## [The problem]
Every line of the entries below that includes "Cout" belongs in the answer, copied as written.

## [Data provided]
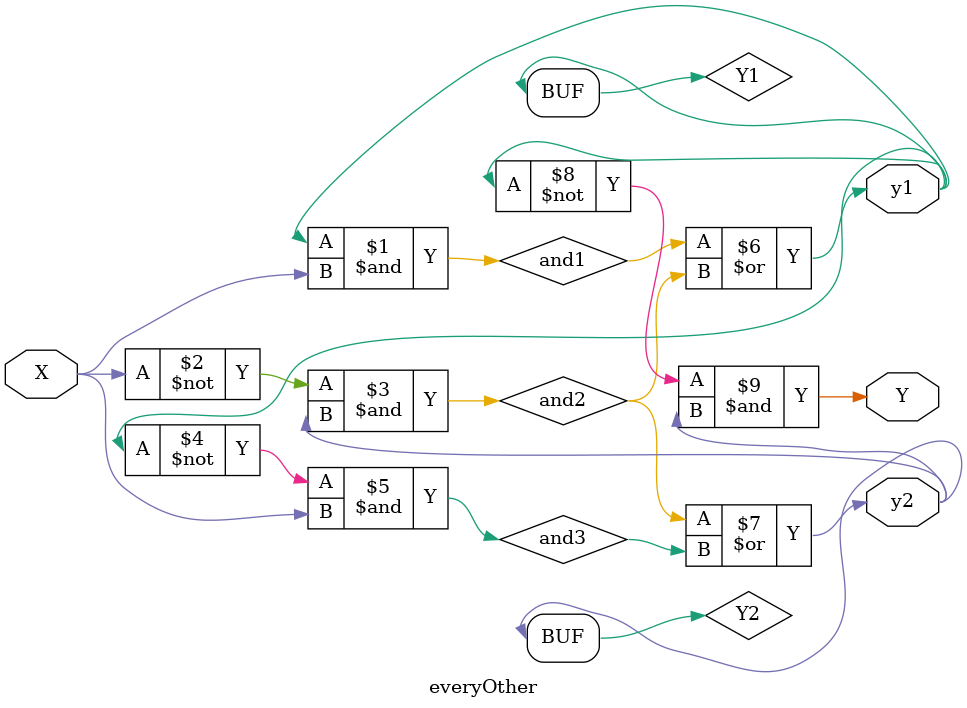
<source format=sv>
`timescale 1ns / 1ps

module everyOther(
    input X,
    output Y,
    output y1,
    output y2
    );
    
    wire and1;
    wire and2;
    wire and3;
    
    // combinatory loops
    
    assign y1 = Y1;
    assign y2 = Y2;
    assign and1 = y1 & X;
    assign and2 = ~X & y2;
    assign and3 = ~y1 & X;
    assign Y1 = and1 | and2;
    assign Y2 = and2 | and3;
    assign Y = ~ Y1 & Y2;
    
    
endmodule

</source>
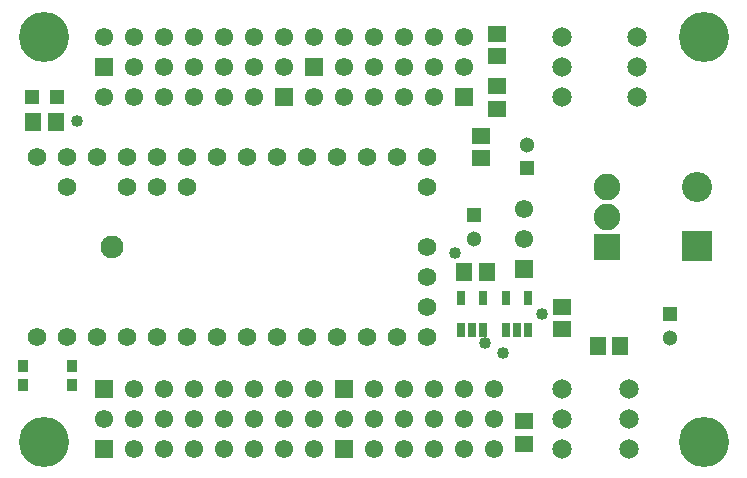
<source format=gts>
G04 DipTrace 3.0.0.0*
G04 Teensy-Arbotix-mini.gts*
%MOIN*%
G04 #@! TF.FileFunction,Soldermask,Top*
G04 #@! TF.Part,Single*
%ADD13C,0.04*%
%ADD32R,0.047244X0.047244*%
%ADD36C,0.040004*%
%ADD40C,0.06194*%
%ADD43C,0.065199*%
%ADD55C,0.167*%
%ADD57R,0.025622X0.045307*%
%ADD61C,0.088614*%
%ADD63R,0.088614X0.088614*%
%ADD67C,0.076*%
%ADD69R,0.037433X0.04137*%
%ADD71R,0.053181X0.061055*%
%ADD75C,0.100425*%
%ADD77R,0.100425X0.100425*%
%ADD79C,0.061055*%
%ADD81R,0.061055X0.061055*%
%ADD83C,0.051213*%
%ADD85R,0.051213X0.051213*%
%ADD87R,0.061055X0.053181*%
%FSLAX26Y26*%
G04*
G70*
G90*
G75*
G01*
G04 TopMask*
%LPD*%
D55*
X2743701Y543701D3*
X543701D3*
Y1893701D3*
X2743701D3*
D13*
X2013701Y873701D3*
X2273701Y913701D3*
X1913701Y1173701D3*
X653701Y1613701D3*
X2073701Y838701D3*
X2203701Y968701D3*
D87*
X2053701Y1828701D3*
Y1903504D3*
D85*
X2628701Y968701D3*
D83*
Y889961D3*
D85*
X1974331Y1298071D3*
D83*
Y1219331D3*
D85*
X2153071Y1454331D3*
D83*
Y1533071D3*
D87*
X2143701Y611103D3*
Y536299D3*
D81*
X1443701Y1793701D3*
D79*
Y1893701D3*
X1543701Y1793701D3*
Y1893701D3*
X1643701Y1793701D3*
Y1893701D3*
X1743701Y1793701D3*
Y1893701D3*
X1843701Y1793701D3*
Y1893701D3*
X1943701Y1793701D3*
Y1893701D3*
D81*
Y1693701D3*
D79*
X1843701D3*
X1743701D3*
X1643701D3*
X1543701D3*
X1443701D3*
D81*
X743701Y1793701D3*
D79*
Y1893701D3*
X843701Y1793701D3*
Y1893701D3*
X943701Y1793701D3*
Y1893701D3*
X1043701Y1793701D3*
Y1893701D3*
X1143701Y1793701D3*
Y1893701D3*
X1243701Y1793701D3*
Y1893701D3*
X1343701Y1793701D3*
Y1893701D3*
D81*
Y1693701D3*
D79*
X1243701D3*
X1143701D3*
X1043701D3*
X943701D3*
X843701D3*
X743701D3*
D81*
Y518701D3*
D79*
Y618701D3*
X843701Y518701D3*
Y618701D3*
X943701Y518701D3*
Y618701D3*
X1043701Y518701D3*
Y618701D3*
X1143701Y518701D3*
Y618701D3*
X1243701Y518701D3*
Y618701D3*
X1343701Y518701D3*
Y618701D3*
X1443701Y518701D3*
Y618701D3*
D81*
X743701Y718701D3*
D79*
X843701D3*
X943701D3*
X1043701D3*
X1143701D3*
X1243701D3*
X1343701D3*
X1443701D3*
D81*
X1543701Y518701D3*
D79*
Y618701D3*
X1643701Y518701D3*
Y618701D3*
X1743701Y518701D3*
Y618701D3*
X1843701Y518701D3*
Y618701D3*
X1943701Y518701D3*
Y618701D3*
X2043701Y518701D3*
Y618701D3*
D81*
X1543701Y718701D3*
D79*
X1643701D3*
X1743701D3*
X1843701D3*
X1943701D3*
X2043701D3*
D81*
X2143701Y1118701D3*
D79*
Y1218701D3*
Y1318701D3*
D77*
X2718701Y1195276D3*
D75*
Y1392126D3*
D32*
X585040Y1693701D3*
X502362D3*
D87*
X2053701Y1653701D3*
Y1728504D3*
X1998701Y1488701D3*
Y1563504D3*
D71*
X506299Y1608701D3*
X581103D3*
D69*
X473701Y733701D3*
X635118D3*
Y796693D3*
X473701D3*
D36*
X768701Y1193701D3*
D67*
D3*
D40*
X518701Y893701D3*
X618701D3*
X718701D3*
X818701D3*
X918701D3*
X1018701D3*
X1118701D3*
X1218701D3*
X1318701D3*
X1418701D3*
X1518701D3*
X1618701D3*
X1718701D3*
X1818701D3*
Y1193701D3*
Y1093701D3*
Y993701D3*
Y1393701D3*
Y1493701D3*
X1718701D3*
X1618701D3*
X1518701D3*
X1418701D3*
X1318701D3*
X1218701D3*
X1118701D3*
X1018701D3*
X918701D3*
X818701D3*
X718701D3*
X618701D3*
X518701D3*
X618701Y1393701D3*
X818701D3*
X918701D3*
X1018701D3*
D63*
X2418701Y1193701D3*
D61*
Y1293701D3*
Y1393701D3*
D71*
X1943701Y1108701D3*
X2018504D3*
D87*
X2268701Y993701D3*
Y918898D3*
D43*
Y1893701D3*
Y1793701D3*
Y1693701D3*
X2518701Y1893701D3*
Y1793701D3*
Y1693701D3*
X2268701Y518701D3*
Y618701D3*
Y718701D3*
X2493701Y518701D3*
Y618701D3*
Y718701D3*
D71*
X2388701Y863701D3*
X2463504D3*
D57*
X1931299Y915551D3*
X1968701D3*
X2006103D3*
Y1021851D3*
X1931299D3*
X2081299Y915551D3*
X2118701D3*
X2156103D3*
Y1021851D3*
X2081299D3*
M02*

</source>
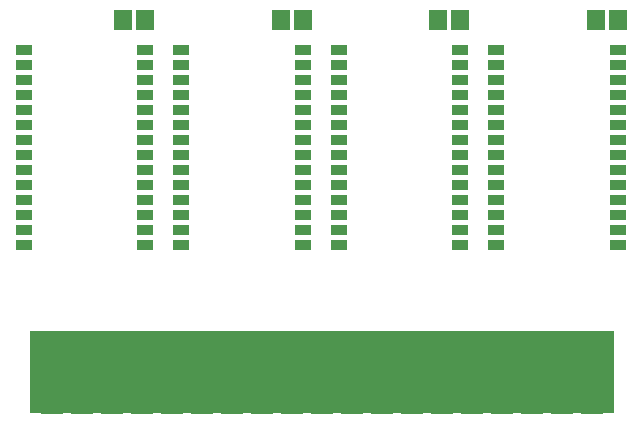
<source format=gts>
G75*
%MOIN*%
%OFA0B0*%
%FSLAX25Y25*%
%IPPOS*%
%LPD*%
%AMOC8*
5,1,8,0,0,1.08239X$1,22.5*
%
%ADD10R,0.07800X0.25800*%
%ADD11R,1.95000X0.27500*%
%ADD12R,0.05800X0.03800*%
%ADD13R,0.05918X0.06706*%
D10*
X0026500Y0013900D03*
X0036500Y0013900D03*
X0046500Y0013900D03*
X0056500Y0013900D03*
X0066500Y0013900D03*
X0076500Y0013900D03*
X0086500Y0013900D03*
X0096500Y0013900D03*
X0106500Y0013900D03*
X0116500Y0013900D03*
X0126500Y0013900D03*
X0136500Y0013900D03*
X0146500Y0013900D03*
X0156500Y0013900D03*
X0166500Y0013900D03*
X0176500Y0013900D03*
X0186500Y0013900D03*
X0196500Y0013900D03*
X0206500Y0013900D03*
D11*
X0116500Y0015150D03*
D12*
X0122250Y0057650D03*
X0122250Y0062650D03*
X0122250Y0067650D03*
X0122250Y0072650D03*
X0122250Y0077650D03*
X0122250Y0082650D03*
X0122250Y0087650D03*
X0122250Y0092650D03*
X0122250Y0097650D03*
X0122250Y0102650D03*
X0122250Y0107650D03*
X0122250Y0112650D03*
X0122250Y0117650D03*
X0122250Y0122650D03*
X0110250Y0122650D03*
X0110250Y0117650D03*
X0110250Y0112650D03*
X0110250Y0107650D03*
X0110250Y0102650D03*
X0110250Y0097650D03*
X0110250Y0092650D03*
X0110250Y0087650D03*
X0110250Y0082650D03*
X0110250Y0077650D03*
X0110250Y0072650D03*
X0110250Y0067650D03*
X0110250Y0062650D03*
X0110250Y0057650D03*
X0069750Y0057650D03*
X0069750Y0062650D03*
X0069750Y0067650D03*
X0069750Y0072650D03*
X0069750Y0077650D03*
X0069750Y0082650D03*
X0069750Y0087650D03*
X0069750Y0092650D03*
X0069750Y0097650D03*
X0069750Y0102650D03*
X0069750Y0107650D03*
X0069750Y0112650D03*
X0069750Y0117650D03*
X0069750Y0122650D03*
X0057750Y0122650D03*
X0057750Y0117650D03*
X0057750Y0112650D03*
X0057750Y0107650D03*
X0057750Y0102650D03*
X0057750Y0097650D03*
X0057750Y0092650D03*
X0057750Y0087650D03*
X0057750Y0082650D03*
X0057750Y0077650D03*
X0057750Y0072650D03*
X0057750Y0067650D03*
X0057750Y0062650D03*
X0057750Y0057650D03*
X0017250Y0057650D03*
X0017250Y0062650D03*
X0017250Y0067650D03*
X0017250Y0072650D03*
X0017250Y0077650D03*
X0017250Y0082650D03*
X0017250Y0087650D03*
X0017250Y0092650D03*
X0017250Y0097650D03*
X0017250Y0102650D03*
X0017250Y0107650D03*
X0017250Y0112650D03*
X0017250Y0117650D03*
X0017250Y0122650D03*
X0162750Y0122650D03*
X0162750Y0117650D03*
X0162750Y0112650D03*
X0162750Y0107650D03*
X0162750Y0102650D03*
X0162750Y0097650D03*
X0162750Y0092650D03*
X0162750Y0087650D03*
X0162750Y0082650D03*
X0162750Y0077650D03*
X0162750Y0072650D03*
X0162750Y0067650D03*
X0162750Y0062650D03*
X0162750Y0057650D03*
X0174750Y0057650D03*
X0174750Y0062650D03*
X0174750Y0067650D03*
X0174750Y0072650D03*
X0174750Y0077650D03*
X0174750Y0082650D03*
X0174750Y0087650D03*
X0174750Y0092650D03*
X0174750Y0097650D03*
X0174750Y0102650D03*
X0174750Y0107650D03*
X0174750Y0112650D03*
X0174750Y0117650D03*
X0174750Y0122650D03*
X0215250Y0122650D03*
X0215250Y0117650D03*
X0215250Y0112650D03*
X0215250Y0107650D03*
X0215250Y0102650D03*
X0215250Y0097650D03*
X0215250Y0092650D03*
X0215250Y0087650D03*
X0215250Y0082650D03*
X0215250Y0077650D03*
X0215250Y0072650D03*
X0215250Y0067650D03*
X0215250Y0062650D03*
X0215250Y0057650D03*
D13*
X0215240Y0132650D03*
X0207760Y0132650D03*
X0162740Y0132650D03*
X0155260Y0132650D03*
X0110240Y0132650D03*
X0102760Y0132650D03*
X0057740Y0132650D03*
X0050260Y0132650D03*
M02*

</source>
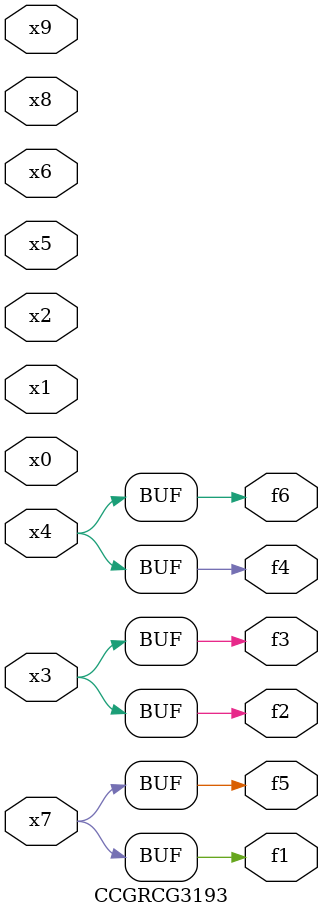
<source format=v>
module CCGRCG3193(
	input x0, x1, x2, x3, x4, x5, x6, x7, x8, x9,
	output f1, f2, f3, f4, f5, f6
);
	assign f1 = x7;
	assign f2 = x3;
	assign f3 = x3;
	assign f4 = x4;
	assign f5 = x7;
	assign f6 = x4;
endmodule

</source>
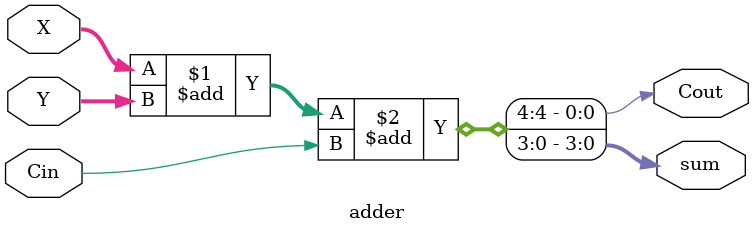
<source format=v>
`timescale 1ns / 1ps


module adder(
    input [3 : 0] X,
    input [3 : 0] Y,
    input Cin,
    output wire [3 : 0] sum,
    output wire Cout
    );
    assign {Cout,sum} = X + Y + Cin;
endmodule

</source>
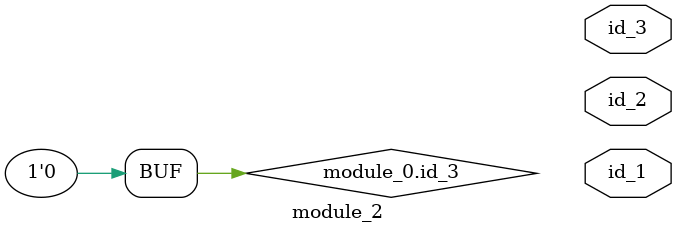
<source format=v>
module module_0 (
    id_1,
    id_2,
    id_3,
    id_4
);
  input wire id_4;
  inout wire id_3;
  output wire id_2;
  output wire id_1;
  assign id_3 = 1;
  wire id_5;
  module_2 modCall_1 (
      id_1,
      id_3,
      id_5
  );
endmodule
module module_1 (
    id_1,
    id_2,
    id_3
);
  inout wire id_3;
  inout wire id_2;
  output wire id_1;
  always id_2 <= ~1;
  integer id_4;
  module_0 modCall_1 (
      id_3,
      id_3,
      id_4,
      id_3
  );
  assign modCall_1.id_3 = 0;
endmodule
module module_2 (
    id_1,
    id_2,
    id_3
);
  output wire id_3;
  output wire id_2;
  output wire id_1;
  assign module_0.id_3 = 0;
endmodule

</source>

## [Answer space]
    output wire Cout
    assign {Cout,sum} = X + Y + Cin;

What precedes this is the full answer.